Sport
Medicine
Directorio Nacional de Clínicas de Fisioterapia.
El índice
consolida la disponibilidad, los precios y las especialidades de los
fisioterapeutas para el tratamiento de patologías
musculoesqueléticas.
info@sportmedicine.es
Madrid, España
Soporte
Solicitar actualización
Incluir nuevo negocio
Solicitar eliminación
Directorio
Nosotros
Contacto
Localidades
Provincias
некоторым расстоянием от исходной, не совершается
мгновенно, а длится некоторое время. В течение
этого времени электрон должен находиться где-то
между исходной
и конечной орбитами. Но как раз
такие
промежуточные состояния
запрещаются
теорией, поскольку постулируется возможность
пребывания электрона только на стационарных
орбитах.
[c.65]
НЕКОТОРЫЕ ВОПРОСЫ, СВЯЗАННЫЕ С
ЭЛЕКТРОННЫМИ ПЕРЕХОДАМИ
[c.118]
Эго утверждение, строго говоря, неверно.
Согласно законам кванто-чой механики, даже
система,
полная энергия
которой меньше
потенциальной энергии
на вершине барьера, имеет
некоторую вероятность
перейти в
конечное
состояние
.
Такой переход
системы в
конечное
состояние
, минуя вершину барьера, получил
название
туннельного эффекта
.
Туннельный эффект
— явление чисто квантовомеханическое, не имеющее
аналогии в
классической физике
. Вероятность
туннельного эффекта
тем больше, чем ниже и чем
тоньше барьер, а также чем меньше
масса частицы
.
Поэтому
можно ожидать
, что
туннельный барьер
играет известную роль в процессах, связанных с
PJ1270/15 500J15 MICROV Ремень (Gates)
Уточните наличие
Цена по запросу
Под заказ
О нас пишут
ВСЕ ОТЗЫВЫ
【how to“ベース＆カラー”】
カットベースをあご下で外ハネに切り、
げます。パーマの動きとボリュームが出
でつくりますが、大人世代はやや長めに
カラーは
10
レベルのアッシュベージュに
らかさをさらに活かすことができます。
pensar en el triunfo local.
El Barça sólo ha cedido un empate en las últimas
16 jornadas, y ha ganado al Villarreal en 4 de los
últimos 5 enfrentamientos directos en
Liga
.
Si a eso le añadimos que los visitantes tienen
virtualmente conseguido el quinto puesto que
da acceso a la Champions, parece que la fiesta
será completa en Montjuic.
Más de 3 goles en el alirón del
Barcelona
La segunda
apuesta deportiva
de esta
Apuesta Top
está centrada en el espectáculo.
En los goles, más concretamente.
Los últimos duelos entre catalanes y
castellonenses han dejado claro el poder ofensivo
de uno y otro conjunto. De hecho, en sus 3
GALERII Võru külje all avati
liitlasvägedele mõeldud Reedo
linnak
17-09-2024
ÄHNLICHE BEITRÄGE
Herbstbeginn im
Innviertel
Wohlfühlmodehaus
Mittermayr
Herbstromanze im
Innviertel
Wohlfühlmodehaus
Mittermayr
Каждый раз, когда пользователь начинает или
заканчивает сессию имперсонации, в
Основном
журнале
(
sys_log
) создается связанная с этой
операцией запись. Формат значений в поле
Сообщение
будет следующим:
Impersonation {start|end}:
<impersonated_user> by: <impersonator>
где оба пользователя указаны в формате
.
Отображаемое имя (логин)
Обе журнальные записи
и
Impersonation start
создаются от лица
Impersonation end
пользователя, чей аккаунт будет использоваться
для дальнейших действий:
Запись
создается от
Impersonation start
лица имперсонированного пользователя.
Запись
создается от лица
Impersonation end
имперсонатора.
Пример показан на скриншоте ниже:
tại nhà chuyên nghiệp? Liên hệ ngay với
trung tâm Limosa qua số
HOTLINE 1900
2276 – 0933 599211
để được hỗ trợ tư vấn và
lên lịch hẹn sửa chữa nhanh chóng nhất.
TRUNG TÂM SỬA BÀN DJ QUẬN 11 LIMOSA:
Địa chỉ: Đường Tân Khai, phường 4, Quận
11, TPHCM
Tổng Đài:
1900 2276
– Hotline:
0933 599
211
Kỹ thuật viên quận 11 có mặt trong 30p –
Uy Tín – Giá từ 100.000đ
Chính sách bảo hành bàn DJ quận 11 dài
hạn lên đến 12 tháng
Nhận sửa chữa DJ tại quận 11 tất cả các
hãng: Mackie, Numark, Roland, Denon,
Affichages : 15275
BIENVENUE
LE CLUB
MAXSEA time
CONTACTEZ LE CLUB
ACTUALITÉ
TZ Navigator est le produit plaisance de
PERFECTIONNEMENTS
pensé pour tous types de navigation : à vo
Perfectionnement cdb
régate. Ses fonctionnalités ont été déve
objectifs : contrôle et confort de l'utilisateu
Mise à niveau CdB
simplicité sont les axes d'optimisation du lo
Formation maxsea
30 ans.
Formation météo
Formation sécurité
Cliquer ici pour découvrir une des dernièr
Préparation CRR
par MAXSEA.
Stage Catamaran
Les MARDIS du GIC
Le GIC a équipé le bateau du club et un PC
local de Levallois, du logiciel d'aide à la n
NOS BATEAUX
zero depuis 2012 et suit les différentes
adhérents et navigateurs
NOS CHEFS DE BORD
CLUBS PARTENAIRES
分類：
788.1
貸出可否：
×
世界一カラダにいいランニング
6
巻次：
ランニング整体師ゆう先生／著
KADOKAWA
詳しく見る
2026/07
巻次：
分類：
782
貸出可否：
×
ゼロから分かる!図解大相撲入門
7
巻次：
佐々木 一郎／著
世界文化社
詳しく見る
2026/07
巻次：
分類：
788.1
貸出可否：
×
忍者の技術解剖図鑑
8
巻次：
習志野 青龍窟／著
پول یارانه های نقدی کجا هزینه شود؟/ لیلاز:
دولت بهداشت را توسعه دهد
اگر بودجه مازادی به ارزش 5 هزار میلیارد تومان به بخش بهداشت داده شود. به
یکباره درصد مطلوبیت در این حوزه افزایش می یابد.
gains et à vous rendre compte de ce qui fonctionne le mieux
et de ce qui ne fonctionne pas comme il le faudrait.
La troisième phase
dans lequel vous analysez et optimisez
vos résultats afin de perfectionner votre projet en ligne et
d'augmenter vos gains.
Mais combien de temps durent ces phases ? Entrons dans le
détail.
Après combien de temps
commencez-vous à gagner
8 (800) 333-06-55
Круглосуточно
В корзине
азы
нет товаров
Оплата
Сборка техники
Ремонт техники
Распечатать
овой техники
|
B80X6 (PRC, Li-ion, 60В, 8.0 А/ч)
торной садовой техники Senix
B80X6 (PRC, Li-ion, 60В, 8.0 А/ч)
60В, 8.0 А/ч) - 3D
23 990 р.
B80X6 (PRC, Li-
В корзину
☆ ☆ ☆ ☆
» Your task
Copy the records above exactly, beginning at the line that contains "туннельный барьер" and stopping after the line that contains "pensar en el triunfo local.".

» The completed task
туннельный барьер
играет известную роль в процессах, связанных с
PJ1270/15 500J15 MICROV Ремень (Gates)
Уточните наличие
Цена по запросу
Под заказ
О нас пишут
ВСЕ ОТЗЫВЫ
【how to“ベース＆カラー”】
カットベースをあご下で外ハネに切り、
げます。パーマの動きとボリュームが出
でつくりますが、大人世代はやや長めに
カラーは
10
レベルのアッシュベージュに
らかさをさらに活かすことができます。
pensar en el triunfo local.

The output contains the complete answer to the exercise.